American politician (1926–1994)

Ethel Miller Terrell (February 28, 1926March 1, 1994) was a Michigan politician.

==Early life==
Terrell was born on February 28, 1926, in Uniontown, Alabama, to parents Reverend Julis and Alberta Miller.

==Education==
Terrell attended the Art Center Music School of Detroit and Wayne County Community College. Terrell earned a degree from Baptist Training Union. Terrell received an honorary Doctor of Law degree from Urban Baptist College in Detroit.

==Career==
In 1962, Terrell was a candidate in the Democratic primary for the position of delegate to the Michigan state constitutional convention representing the 3rd Senatorial District. In 1964, Terrell was a delegate to Democratic National Convention from Michigan. In 1968, Terrell was elected the Highland Park city council, becoming the first black woman city council member in Michigan and the first woman city council member in Highland Park.
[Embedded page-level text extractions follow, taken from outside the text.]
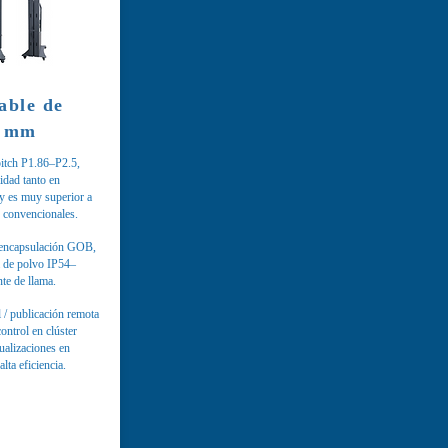
able de
0 mm
 pitch P1.86–P2.5,
idad tanto en
 y es muy superior a
D convencionales.
 encapsulación GOB,
a de polvo IP54–
nte de llama.
l / publicación remota
ontrol en clúster
tualizaciones en
lta eficiencia.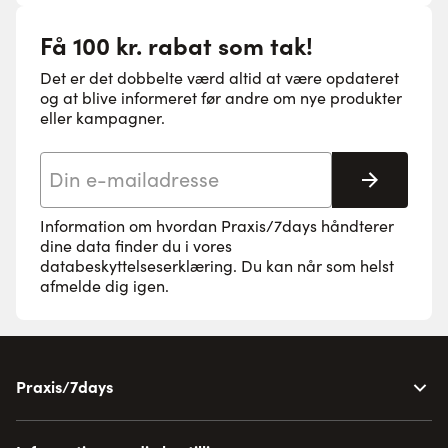
Få 100 kr. rabat som tak!
Det er det dobbelte værd altid at være opdateret
og at blive informeret før andre om nye produkter
eller kampagner.
E-mail adresse
Tilmeld 
Information om hvordan Praxis/7days håndterer
dine data finder du i vores
databeskyttelseserklæring
. Du kan når som helst
afmelde dig igen.
Praxis/7days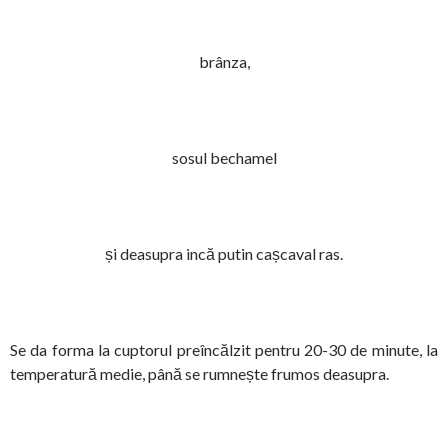
brânza,
sosul bechamel
și deasupra incă putin cașcaval ras.
Se da forma la cuptorul preîncălzit pentru 20-30 de minute, la
temperatură medie, până se rumnește frumos deasupra.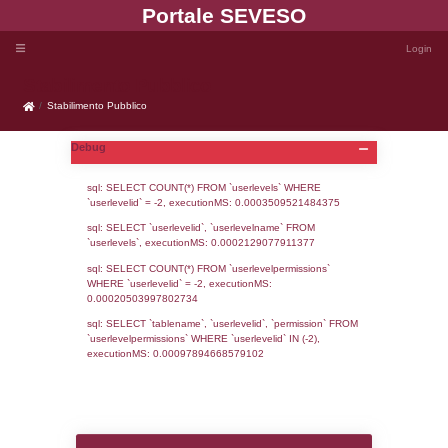
Portale SEVE
Stabilimento Pubblico
Stabilimento Pubblico
Debug
sql: SELECT COUNT(*) FROM `userlevels`
`userlevelid` = -2, executionMS: 0.000350
sql: SELECT `userlevelid`, `userlevelname`
`userlevels`, executionMS: 0.00021290779
sql: SELECT COUNT(*) FROM `userlevelperm
WHERE `userlevelid` = -2, executionMS: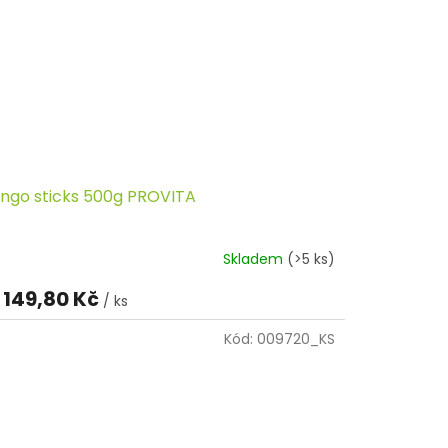
ngo sticks 500g PROVITA
Skladem
(>5 ks)
149,80 Kč
/ ks
Kód:
009720_KS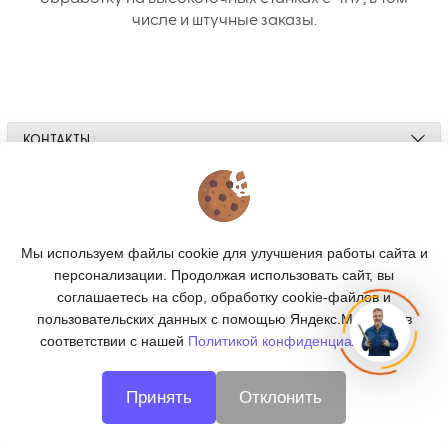
числе и штучные заказы.
КОНТАКТЫ
О МАГАЗИНЕ
КАТАЛОГ
Мы используем файлы cookie для улучшения работы сайта и
персонализации. Продолжая использовать сайт, вы
ПОДПИСКА
соглашаетесь на сбор, обработку cookie-файлов и
пользовательских данных с помощью Яндекс.Метрика, в
МЫ В СОЦСЕТЯХ:
соответствии с нашей
Политикой конфиденциальности.
Принять
Отклонить
© 2026
CNC66 - металлообработка в Екатеринбурге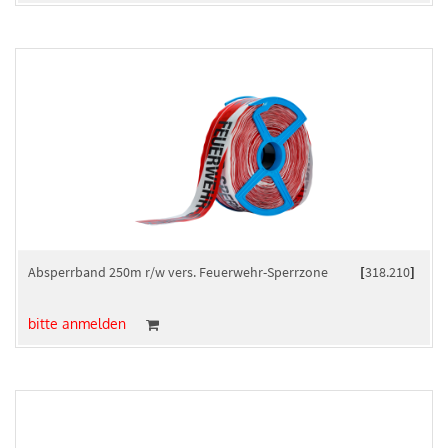
Absperrband 250m r/w vers. Feuerwehr-Sperrzone
[
318.210
]
bitte anmelden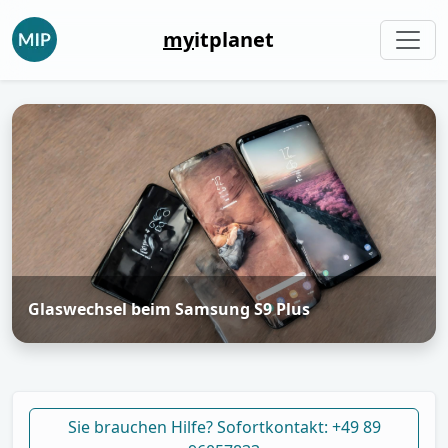
my
itplanet
Glaswechsel beim Samsung S9 Plus
Sie brauchen Hilfe? Sofortkontakt: +49 89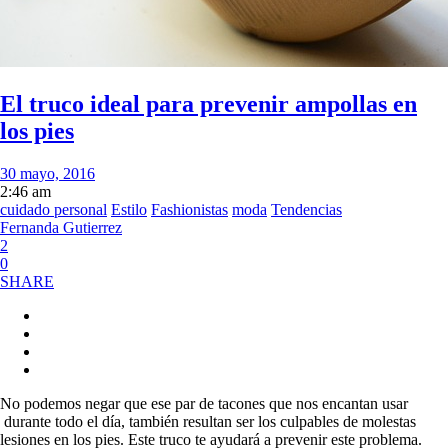
El truco ideal para prevenir ampollas en
los pies
30 mayo, 2016
2:46 am
cuidado personal
Estilo
Fashionistas
moda
Tendencias
Fernanda Gutierrez
2
0
SHARE
No podemos negar que ese par de tacones que nos encantan usar
durante todo el día, también resultan ser los culpables de molestas
lesiones en los pies. Este truco te ayudará a prevenir este problema.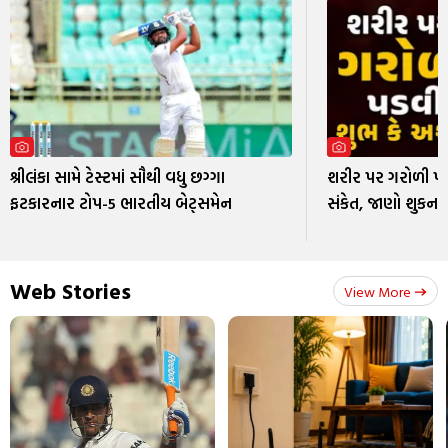
શ્રીલંકા સામે ટેસ્ટમાં સૌથી વધુ છગ્ગા
શરીર પર ગરોળી પ
ફટકારનાર ટોપ-5 ભારતીય બેટ્સમેન
સંકેત, જાણો શુકન શ
Web Stories
View More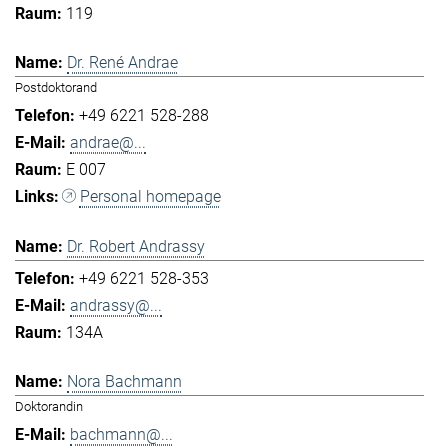
119
Dr. René Andrae
Postdoktorand
+49 6221 528-288
andrae@...
E 007
Personal homepage
Dr. Robert Andrassy
+49 6221 528-353
andrassy@...
134A
Nora Bachmann
Doktorandin
bachmann@...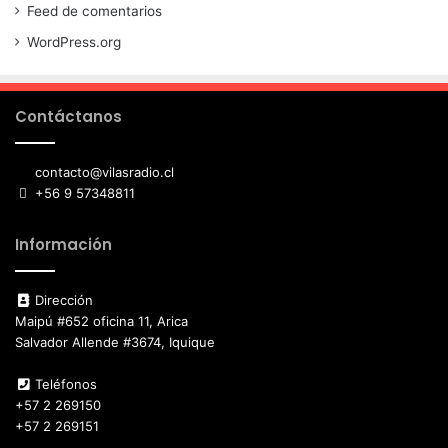
Feed de comentarios
WordPress.org
Contáctanos
contacto@vilasradio.cl
+56 9 57348811
Información
Dirección
Maipú #652 oficina 11, Arica
Salvador Allende #3674, Iquique
Teléfonos
+57 2 269150
+57 2 269151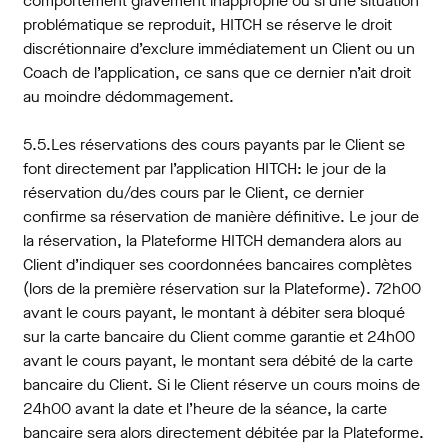
comportement gravement inapproprié ou si une situation
problématique se reproduit, HITCH se réserve le droit
discrétionnaire d’exclure immédiatement un Client ou un
Coach de l’application, ce sans que ce dernier n’ait droit
au moindre dédommagement.
5.5.Les réservations des cours payants par le Client se
font directement par l’application HITCH: le jour de la
réservation du/des cours par le Client, ce dernier
confirme sa réservation de manière définitive. Le jour de
la réservation, la Plateforme HITCH demandera alors au
Client d’indiquer ses coordonnées bancaires complètes
(lors de la première réservation sur la Plateforme). 72h00
avant le cours payant, le montant à débiter sera bloqué
sur la carte bancaire du Client comme garantie et 24h00
avant le cours payant, le montant sera débité de la carte
bancaire du Client. Si le Client réserve un cours moins de
24h00 avant la date et l’heure de la séance, la carte
bancaire sera alors directement débitée par la Plateforme.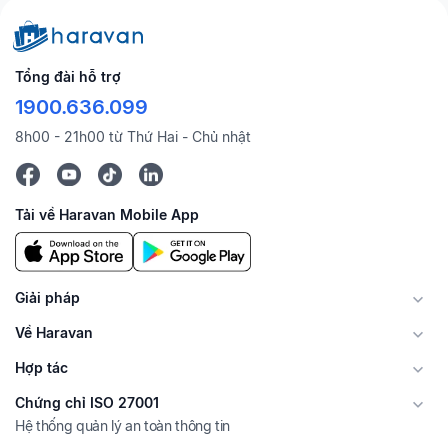
Tổng đài hỗ trợ
1900.636.099
8h00 - 21h00 từ Thứ Hai - Chủ nhật
Tải về Haravan Mobile App
Giải pháp
Về Haravan
Hợp tác
Chứng chỉ ISO 27001
Hệ thống quản lý an toàn thông tin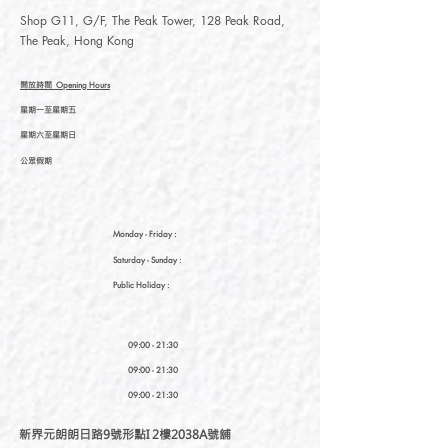
Shop G11, G/F, The Peak Tower, 128 Peak Road,
The Peak, Hong Kong
開放時間
Opening Hours
星期一至星期五
星期六至星期日
公眾假期
Monday - Friday :
Saturday
- Sunday :
Public Holiday :
09:00 - 21:30
09:00 - 21:30
09:00 - 21:30
新界元朗朗日路9號形點I 2樓2038A號舖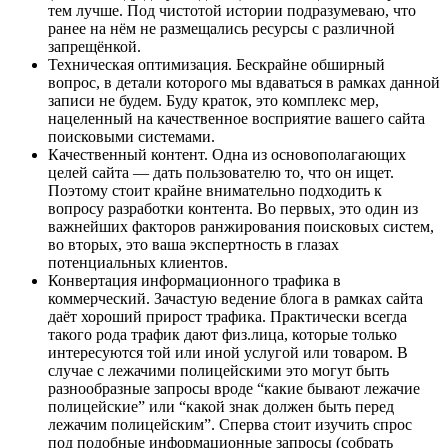
тем лучше. Под чистотой истории подразумеваю, что
ранее на нём не размещались ресурсы с различной
запрещёнкой.
Техническая оптимизация. Бескрайне обширный
вопрос, в детали которого мы вдаваться в рамках данной
записи не будем. Буду краток, это комплекс мер,
нацеленный на качественное восприятие вашего сайта
поисковыми системами.
Качественный контент. Одна из основополагающих
целей сайта — дать пользователю то, что он ищет.
Поэтому стоит крайне внимательно подходить к
вопросу разработки контента. Во первых, это один из
важнейших факторов ранжирования поисковых систем,
во вторых, это ваша экспертность в глазах
потенциальных клиентов.
Конвертация информационного трафика в
коммерческий. Зачастую ведение блога в рамках сайта
даёт хороший прирост трафика. Практически всегда
такого рода трафик дают физ.лица, которые только
интересуются той или иной услугой или товаром. В
случае с лежачими полицейскими это могут быть
разнообразные запросы вроде “какие бывают лежачие
полицейские” или “какой знак должен быть перед
лежачим полицейским”. Сперва стоит изучить спрос
под подобные информационные запросы (собрать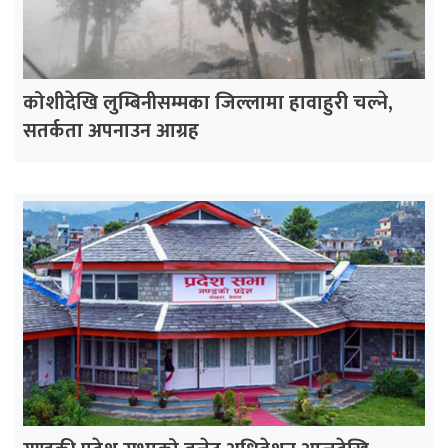
कोशीदेखि लुम्बिनीसम्मका जिल्लामा हावाहुरी चल्ने,
सतर्कता अपनाउन आग्रह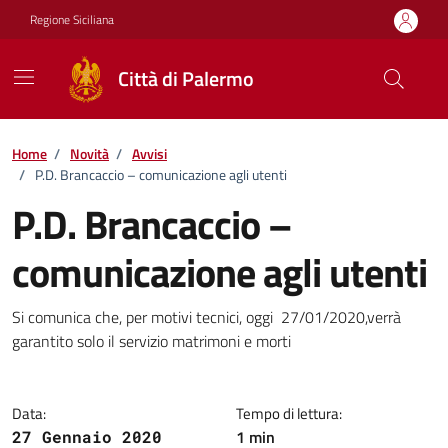
Vai ai contenuti
Vai al footer
Regione Siciliana
Città di Palermo
Home
/
Novità
/
Avvisi
/
P.D. Brancaccio – comunicazione agli utenti
P.D. Brancaccio –
comunicazione agli utenti
Dettagli della notizia
Si comunica che, per motivi tecnici, oggi 27/01/2020,verrà
garantito solo il servizio matrimoni e morti
Data:
Tempo di lettura:
1 min
27 Gennaio 2020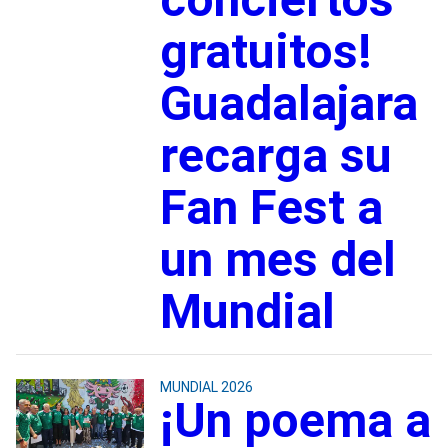
gratuitos!
Guadalajara
recarga su
Fan Fest a
un mes del
Mundial
MUNDIAL 2026
¡Un poema a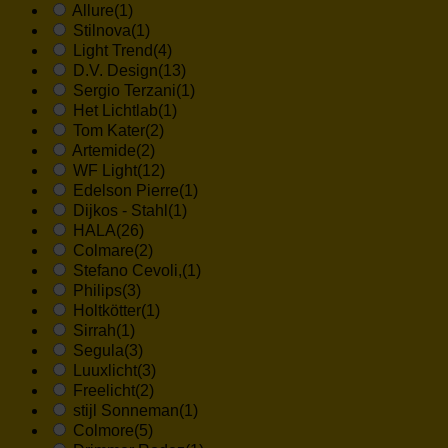
Allure
(1)
Stilnova
(1)
Light Trend
(4)
D.V. Design
(13)
Sergio Terzani
(1)
Het Lichtlab
(1)
Tom Kater
(2)
Artemide
(2)
WF Light
(12)
Edelson Pierre
(1)
Dijkos - Stahl
(1)
HALA
(26)
Colmare
(2)
Stefano Cevoli,
(1)
Philips
(3)
Holtkötter
(1)
Sirrah
(1)
Segula
(3)
Luuxlicht
(3)
Freelicht
(2)
stijl Sonneman
(1)
Colmore
(5)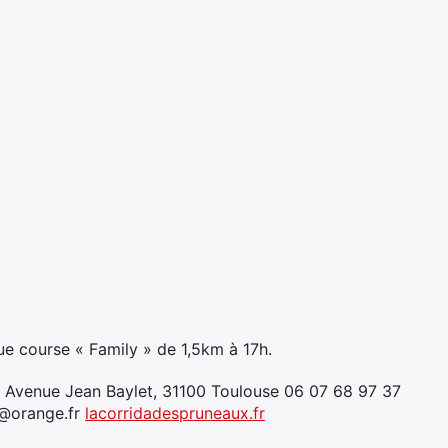
ue course « Family » de 1,5km à 17h.
, Avenue Jean Baylet, 31100 Toulouse 06 07 68 97 37
e@orange.fr
lacorridadespruneaux.fr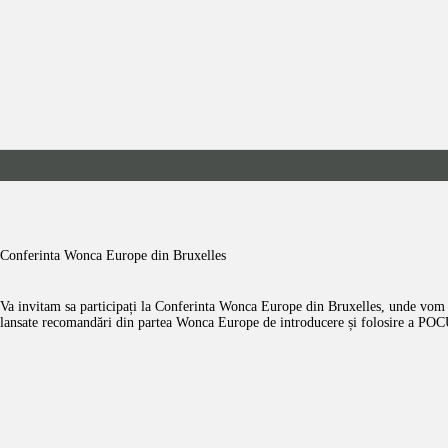
ACASĂ
CONDUCERE
EVENIMENTE
COMUNICATE
PRESA
Conferinta Wonca Europe din Bruxelles
ACTIVITĂȚI
Va invitam sa participați la Conferinta Wonca Europe din Bruxelles, unde vom 
lansate recomandări din partea Wonca Europe de introducere și folosire a POCUS 
CONFERINȚA MF
CINA COLEGIALĂ
CONTACT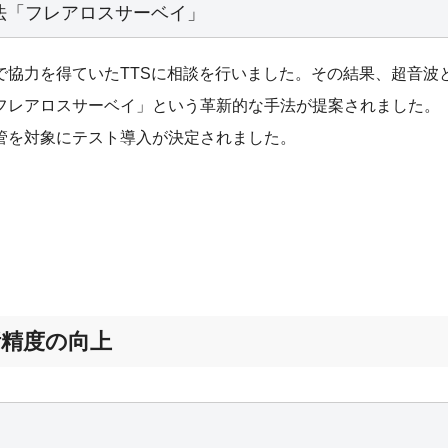
法「フレアロスサーベイ」
で協力を得ていたTTSに相談を行いました。その結果、超音波
フレアロスサーベイ」という革新的な手法が提案されました。
管を対象にテスト導入が決定されました。
断精度の向上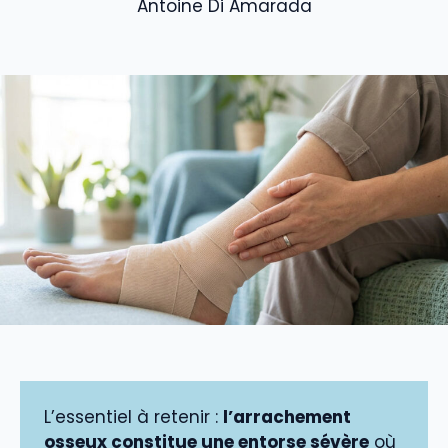
Antoine Di Amarada
L’essentiel à retenir :
l’arrachement
osseux constitue une entorse sévère
où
On November 7, 1978, Terrell was elected to the Michigan House of Representatives where she represented the 9th district from January 10, 1979, to 1990. She was defeated in the primary for the same position in 1990. In 1988, Terrell unsuccessfully ran in the primary for the position of Michigan state senator representing the 2nd district.

==Personal life==
Terrell was married to Rohne. She was widowed around 1985. Terrell was Baptist.

==Death==
Terrell died on March 1, 1994, in Detroit. Her last residence was Highland Park, Michigan.